# site idea need feedback



## Tux (Apr 3, 2009)

I have a site idea I came up with and am toying with right now, basically I am going to create a site to catalog all the scientific information I can find on various reptiles and climates. As many of you know I love facts, I love proof....heck I love science and the lack of scientific evidence and information provided by most posters on EVERY forum is astounding. My goal will be to simply give everyone a single reference point for solid scientific evidence about reptiles and reptile related topics.

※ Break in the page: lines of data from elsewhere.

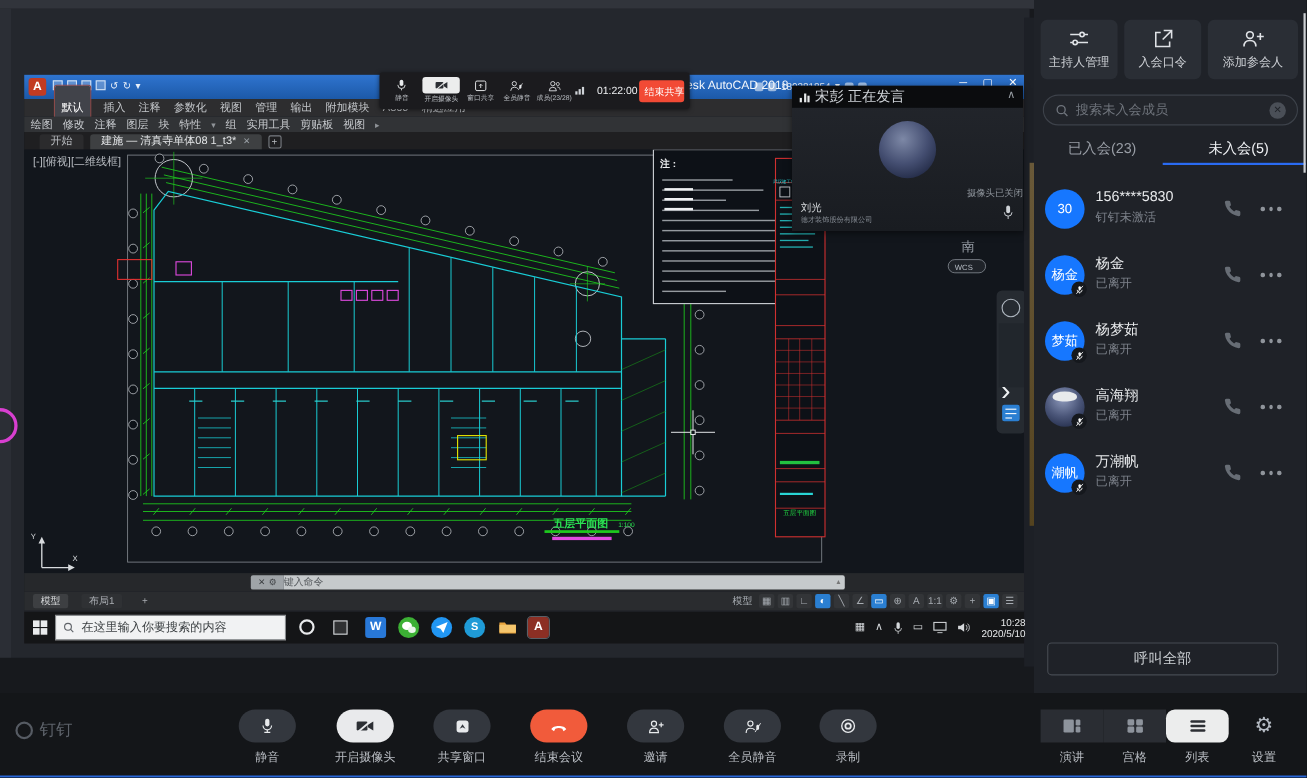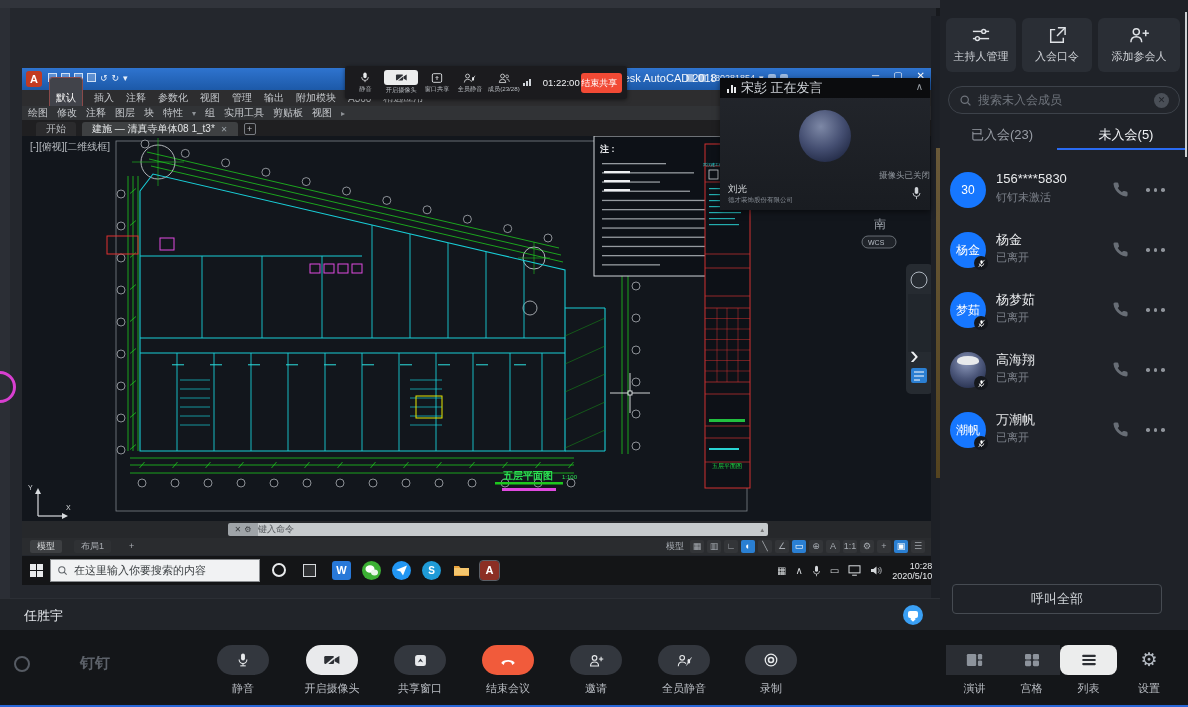--- a/index.html
+++ b/index.html
@@ -65,21 +65,21 @@
 .tb-notif{width:14px;height:12px;border:1px solid #d5d8db;border-radius:1px;}
 
 
 .floatbar{left:335px;top:58px;width:282px;height:33px;background:#1b1b1e;border-radius:3px;display:flex;align-items:center;padding:0 5px;gap:2px;z-index:8;box-shadow:0 1px 4px rgba(0,0,0,.5);}
 .fitem{display:flex;flex-direction:column;align-items:center;justify-content:center;width:36px;gap:1px;}
 .fitem .lb{font-size:6.5px;color:#b9bdc2;white-space:nowrap;transform:scale(.95);}
 .fchip{width:34px;height:15px;background:#eceded;border-radius:3px;display:flex;align-items:center;justify-content:center;}
 .ftimer{font-size:9.5px;color:#f0f2f4;width:56px;text-align:left;display:flex;align-items:center;justify-content:center;gap:12px;}
 .sigbars{display:inline-flex;align-items:flex-end;gap:1px;}
 .sigbars i{display:block;width:2px;background:#cfd3d8;}
-.fend{width:48px;height:20px;background:#f24a35;border-radius:3px;color:#fff;font-size:9px;text-align:left;line-height:20px;white-space:nowrap;}
+.fend{width:48px;height:20px;background:#f24a35;border-radius:3px;color:#fff;font-size:9px;text-align:right;line-height:20px;white-space:nowrap;}
 
 
 .voverlay{left:710px;top:70px;width:210px;height:132px;background:linear-gradient(#23262c,#191c21);z-index:9;box-shadow:0 2px 6px rgba(0,0,0,.5);}
 .vo-head{position:absolute;left:0;top:0;width:210px;height:20px;background:#0b0c0e;display:flex;align-items:center;gap:5px;padding:0 7px;}
 .vo-bars{display:inline-flex;align-items:flex-end;gap:1.5px;height:9px;}
 .vo-bars i{display:block;width:2px;background:#e8eaec;}
 .vo-name{font-size:13px;color:#cfd3d8;}
 .vo-chev{position:absolute;right:7px;top:3px;color:#9aa0a6;font-size:10px;}
 .vo-avatar{position:absolute;left:79px;top:32px;width:52px;height:52px;border-radius:50%;
   background:radial-gradient(circle at 42% 32%,#7d88a6,#454f72 48%,#1f2742 85%);}
@@ -117,21 +117,21 @@
 .pphone{position:absolute;left:172px;top:21px;width:17px;height:17px;color:#676d75;}
 .pdots{position:absolute;left:206px;top:28px;display:flex;gap:4px;}
 .pdots i{width:3.5px;height:3.5px;border-radius:50%;background:#8f949b;display:block;}
 .call-all{position:absolute;left:12px;top:584px;width:210px;height:30px;border:1px solid #464b52;border-radius:4px;
   text-align:center;line-height:28px;font-size:13px;color:#ced2d6;}
 
 
 .bottom-bar{left:0;top:630px;width:1188px;height:77px;background:#141619;}
 .brand{position:absolute;left:14px;top:24px;display:flex;align-items:center;gap:6px;}
 .brand .ring{width:16px;height:16px;border:2.5px solid #565b63;border-radius:50%;}
-.brand .t{font-size:15px;font-weight:bold;color:#5d626a;margin-left:44px;}
+.brand .t{font-size:15px;font-weight:normal;color:#5d626a;}
 .bbtn{position:absolute;top:15px;width:72px;text-align:center;}
 .pill{width:52px;height:30px;margin:0 auto;background:#33373e;border-radius:15px;display:flex;align-items:center;justify-content:center;color:#e8eaec;}
 .pill.light{background:#e9eaec;color:#2c2f34;}
 .pill.danger{background:#f15b3b;}
 .blabel{margin-top:6px;font-size:11px;color:#b9bdc3;white-space:nowrap;}
 .vmode{position:absolute;top:15px;width:57px;text-align:center;}
 .vicon{width:57px;height:30px;margin:0 auto;background:#2a2d33;display:flex;align-items:center;justify-content:center;}
 .vicon.active{background:#eceded;border-radius:8px;}
 .gearbox{position:absolute;top:15px;width:46px;text-align:center;}
 .gear-glyph{font-size:19px;color:#b4bac2;line-height:30px;}
@@ -668,27 +668,20 @@
       <div class="vo-pname">刘光</div>
       <div class="vo-company">德才装饰股份有限公司</div>
       <svg class="vo-mic" viewBox="0 0 12 16">
           <rect x="4" y="1" width="4" height="8" rx="2" fill="#cfd3d8"></rect>
           <path d="M2 8 a4 4 0 0 0 8 0" stroke="#cfd3d8" fill="none"></path>
           <line x1="6" y1="12" x2="6" y2="15" stroke="#cfd3d8"></line>
         </svg>
     </div>
   </div>
 
-  <div class="abs presenter-row">
-    <div class="presenter-name">任胜宇</div>
-    <div class="chat-bubble">
-        <i></i>
-        <b></b>
-      </div>
-  </div>
   <div class="abs magenta-arc"></div>
 
   <div class="abs sidebar">
     <div class="tile" style="left:6px;width:70px;">
       <svg width="22" height="18" viewBox="0 0 24 20">
           <line x1="3" y1="6" x2="21" y2="6" stroke="#dfe2e6" stroke-width="1.6"></line>
           <circle cx="15" cy="6" r="2.2" fill="#2a2e35" stroke="#dfe2e6" stroke-width="1.6"></circle>
           <line x1="3" y1="14" x2="21" y2="14" stroke="#dfe2e6" stroke-width="1.6"></line>
           <circle cx="8" cy="14" r="2.2" fill="#2a2e35" stroke="#dfe2e6" stroke-width="1.6"></circle>
         </svg>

I am going to gather as much information as I can myself but their may come a time when I need someone to scan an old article from reptiles mag or provide any scientific studies they have or whatnot, anyway what do you guys think?


----------



## crimsonrazac (Apr 3, 2009)

It would be nice if you could get accuate info. I think it would take quite a while to get all the info for multiple speicies.


----------



## Tux (Apr 3, 2009)

Yes it will take a great deal of effort on my part to get all the scientific studies to put on the site and to keep updating the site but I want this not only for everyone out there to be able to reference but also for my own needs of being able to reference solid sources when posting and writing. The point is that it will be a resource for scientific studies and articles which are accurate and verifiable unlike your typical care sheet or blog post.


----------



## dragonqueen4 (Apr 3, 2009)

sounds like a good idea to me... :app go for it, i'll be your sites #1 fan :-D


----------



## ashesc212 (Apr 4, 2009)

That's a great idea. Let us know what you need.


----------



## Suzanne (May 26, 2009)

I think it's a good idea. There is a lot of misinformation out there especially when it come to reptiles. I think you should do it.


----------